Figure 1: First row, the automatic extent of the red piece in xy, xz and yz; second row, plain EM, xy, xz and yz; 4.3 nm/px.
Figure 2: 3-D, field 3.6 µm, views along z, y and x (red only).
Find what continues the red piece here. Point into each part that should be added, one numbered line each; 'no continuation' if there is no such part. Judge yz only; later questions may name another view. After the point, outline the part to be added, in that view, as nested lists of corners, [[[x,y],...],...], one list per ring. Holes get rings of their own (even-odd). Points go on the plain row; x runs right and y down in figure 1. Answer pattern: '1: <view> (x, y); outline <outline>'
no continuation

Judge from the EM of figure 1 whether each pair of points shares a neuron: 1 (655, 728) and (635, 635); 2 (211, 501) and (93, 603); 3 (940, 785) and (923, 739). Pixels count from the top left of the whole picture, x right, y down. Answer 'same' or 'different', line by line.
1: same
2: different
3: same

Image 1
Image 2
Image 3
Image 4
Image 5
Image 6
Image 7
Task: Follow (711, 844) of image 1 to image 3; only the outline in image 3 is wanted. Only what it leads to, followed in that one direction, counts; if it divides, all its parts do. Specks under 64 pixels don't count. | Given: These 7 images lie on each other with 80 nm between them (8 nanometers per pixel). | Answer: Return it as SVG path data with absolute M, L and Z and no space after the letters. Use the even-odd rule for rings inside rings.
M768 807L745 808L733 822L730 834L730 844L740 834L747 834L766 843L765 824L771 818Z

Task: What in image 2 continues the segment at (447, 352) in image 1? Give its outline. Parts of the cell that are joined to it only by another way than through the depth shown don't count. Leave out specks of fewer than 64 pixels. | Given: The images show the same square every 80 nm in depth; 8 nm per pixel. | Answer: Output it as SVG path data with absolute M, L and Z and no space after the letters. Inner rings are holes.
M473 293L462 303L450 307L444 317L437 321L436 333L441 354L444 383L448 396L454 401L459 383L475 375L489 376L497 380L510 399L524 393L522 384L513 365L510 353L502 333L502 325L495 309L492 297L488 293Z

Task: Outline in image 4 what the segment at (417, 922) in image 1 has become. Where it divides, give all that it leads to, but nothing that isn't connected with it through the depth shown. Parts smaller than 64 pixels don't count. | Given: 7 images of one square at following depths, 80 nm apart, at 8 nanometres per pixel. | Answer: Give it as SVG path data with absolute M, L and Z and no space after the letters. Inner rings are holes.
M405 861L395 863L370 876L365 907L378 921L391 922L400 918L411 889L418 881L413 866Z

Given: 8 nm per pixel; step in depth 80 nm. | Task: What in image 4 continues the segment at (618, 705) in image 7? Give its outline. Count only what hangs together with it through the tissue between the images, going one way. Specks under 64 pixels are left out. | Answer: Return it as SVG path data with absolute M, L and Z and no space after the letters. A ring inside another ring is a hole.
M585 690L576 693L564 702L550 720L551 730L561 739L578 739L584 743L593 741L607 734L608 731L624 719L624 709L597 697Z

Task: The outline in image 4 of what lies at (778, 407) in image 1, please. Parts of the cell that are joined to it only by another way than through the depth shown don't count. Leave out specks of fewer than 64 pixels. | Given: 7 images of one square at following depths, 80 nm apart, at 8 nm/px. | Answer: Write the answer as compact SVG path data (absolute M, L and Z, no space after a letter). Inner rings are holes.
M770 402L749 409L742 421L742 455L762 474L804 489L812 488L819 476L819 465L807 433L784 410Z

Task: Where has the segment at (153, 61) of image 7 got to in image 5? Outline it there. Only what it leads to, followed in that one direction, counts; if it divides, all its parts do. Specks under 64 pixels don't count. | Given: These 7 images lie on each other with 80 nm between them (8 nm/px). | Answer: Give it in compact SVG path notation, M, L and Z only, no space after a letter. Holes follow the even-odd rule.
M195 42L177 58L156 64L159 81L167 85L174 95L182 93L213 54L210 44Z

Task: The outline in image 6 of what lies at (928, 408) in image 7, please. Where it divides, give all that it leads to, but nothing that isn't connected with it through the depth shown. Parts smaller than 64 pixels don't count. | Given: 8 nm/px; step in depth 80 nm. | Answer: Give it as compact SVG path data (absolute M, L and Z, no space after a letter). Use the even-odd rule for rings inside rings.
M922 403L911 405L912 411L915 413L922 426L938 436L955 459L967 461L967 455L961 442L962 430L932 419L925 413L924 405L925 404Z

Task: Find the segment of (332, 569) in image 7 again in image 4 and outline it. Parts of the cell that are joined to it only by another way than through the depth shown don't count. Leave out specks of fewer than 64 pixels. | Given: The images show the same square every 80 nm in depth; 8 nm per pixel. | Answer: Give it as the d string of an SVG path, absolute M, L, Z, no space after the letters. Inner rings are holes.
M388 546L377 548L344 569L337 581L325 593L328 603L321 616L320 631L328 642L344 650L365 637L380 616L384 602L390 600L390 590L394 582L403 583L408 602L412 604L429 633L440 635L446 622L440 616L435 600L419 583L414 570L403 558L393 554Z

┄┄┄┄┄┄┄┄┄┄┄┄┄┄┄┄┄┄┄┄

* _WHAT THE EXERCISE ASKS_
Return all of the data above, keeping every line exactly as it appears.

* _TASK RESPONSE_
Figure 1: First row, the automatic extent of the red piece in xy, xz and yz; second row, plain EM, xy, xz and yz; 4.3 nm/px.
Figure 2: 3-D, field 3.6 µm, views along z, y and x (red only).
Find what continues the red piece here. Point into each part that should be added, one numbered line each; 'no continuation' if there is no such part. Judge yz only; later questions may name another view. After the point, outline the part to be added, in that view, as nested lists of corners, [[[x,y],...],...], one list per ring. Holes get rings of their own (even-odd). Points go on the plain row; x runs right and y down in figure 1. Answer pattern: '1: <view> (x, y); outline <outline>'
no continuation

Judge from the EM of figure 1 whether each pair of points shares a neuron: 1 (655, 728) and (635, 635); 2 (211, 501) and (93, 603); 3 (940, 785) and (923, 739). Pixels count from the top left of the whole picture, x right, y down. Answer 'same' or 'different', line by line.
1: same
2: different
3: same

Image 1
Image 2
Image 3
Image 4
Image 5
Image 6
Image 7
Task: Follow (711, 844) of image 1 to image 3; only the outline in image 3 is wanted. Only what it leads to, followed in that one direction, counts; if it divides, all its parts do. Specks under 64 pixels don't count. | Given: These 7 images lie on each other with 80 nm between them (8 nanometers per pixel). | Answer: Return it as SVG path data with absolute M, L and Z and no space after the letters. Use the even-odd rule for rings inside rings.
M768 807L745 808L733 822L730 834L730 844L740 834L747 834L766 843L765 824L771 818Z

Task: What in image 2 continues the segment at (447, 352) in image 1? Give its outline. Parts of the cell that are joined to it only by another way than through the depth shown don't count. Leave out specks of fewer than 64 pixels. | Given: The images show the same square every 80 nm in depth; 8 nm per pixel. | Answer: Output it as SVG path data with absolute M, L and Z and no space after the letters. Inner rings are holes.
M473 293L462 303L450 307L444 317L437 321L436 333L441 354L444 383L448 396L454 401L459 383L475 375L489 376L497 380L510 399L524 393L522 384L513 365L510 353L502 333L502 325L495 309L492 297L488 293Z

Task: Outline in image 4 what the segment at (417, 922) in image 1 has become. Where it divides, give all that it leads to, but nothing that isn't connected with it through the depth shown. Parts smaller than 64 pixels don't count. | Given: 7 images of one square at following depths, 80 nm apart, at 8 nanometres per pixel. | Answer: Give it as SVG path data with absolute M, L and Z and no space after the letters. Inner rings are holes.
M405 861L395 863L370 876L365 907L378 921L391 922L400 918L411 889L418 881L413 866Z

Given: 8 nm per pixel; step in depth 80 nm. | Task: What in image 4 continues the segment at (618, 705) in image 7? Give its outline. Count only what hangs together with it through the tissue between the images, going one way. Specks under 64 pixels are left out. | Answer: Return it as SVG path data with absolute M, L and Z and no space after the letters. A ring inside another ring is a hole.
M585 690L576 693L564 702L550 720L551 730L561 739L578 739L584 743L593 741L607 734L608 731L624 719L624 709L597 697Z

Task: The outline in image 4 of what lies at (778, 407) in image 1, please. Parts of the cell that are joined to it only by another way than through the depth shown don't count. Leave out specks of fewer than 64 pixels. | Given: 7 images of one square at following depths, 80 nm apart, at 8 nm/px. | Answer: Write the answer as compact SVG path data (absolute M, L and Z, no space after a letter). Inner rings are holes.
M770 402L749 409L742 421L742 455L762 474L804 489L812 488L819 476L819 465L807 433L784 410Z

Task: Where has the segment at (153, 61) of image 7 got to in image 5? Outline it there. Only what it leads to, followed in that one direction, counts; if it divides, all its parts do. Specks under 64 pixels don't count. | Given: These 7 images lie on each other with 80 nm between them (8 nm/px). | Answer: Give it in compact SVG path notation, M, L and Z only, no space after a letter. Holes follow the even-odd rule.
M195 42L177 58L156 64L159 81L167 85L174 95L182 93L213 54L210 44Z

Task: The outline in image 6 of what lies at (928, 408) in image 7, please. Where it divides, give all that it leads to, but nothing that isn't connected with it through the depth shown. Parts smaller than 64 pixels don't count. | Given: 8 nm/px; step in depth 80 nm. | Answer: Give it as compact SVG path data (absolute M, L and Z, no space after a letter). Use the even-odd rule for rings inside rings.
M922 403L911 405L912 411L915 413L922 426L938 436L955 459L967 461L967 455L961 442L962 430L932 419L925 413L924 405L925 404Z

Task: Find the segment of (332, 569) in image 7 again in image 4 and outline it. Parts of the cell that are joined to it only by another way than through the depth shown don't count. Leave out specks of fewer than 64 pixels. | Given: The images show the same square every 80 nm in depth; 8 nm per pixel. | Answer: Give it as the d string of an SVG path, absolute M, L, Z, no space after the letters. Inner rings are holes.
M388 546L377 548L344 569L337 581L325 593L328 603L321 616L320 631L328 642L344 650L365 637L380 616L384 602L390 600L390 590L394 582L403 583L408 602L412 604L429 633L440 635L446 622L440 616L435 600L419 583L414 570L403 558L393 554Z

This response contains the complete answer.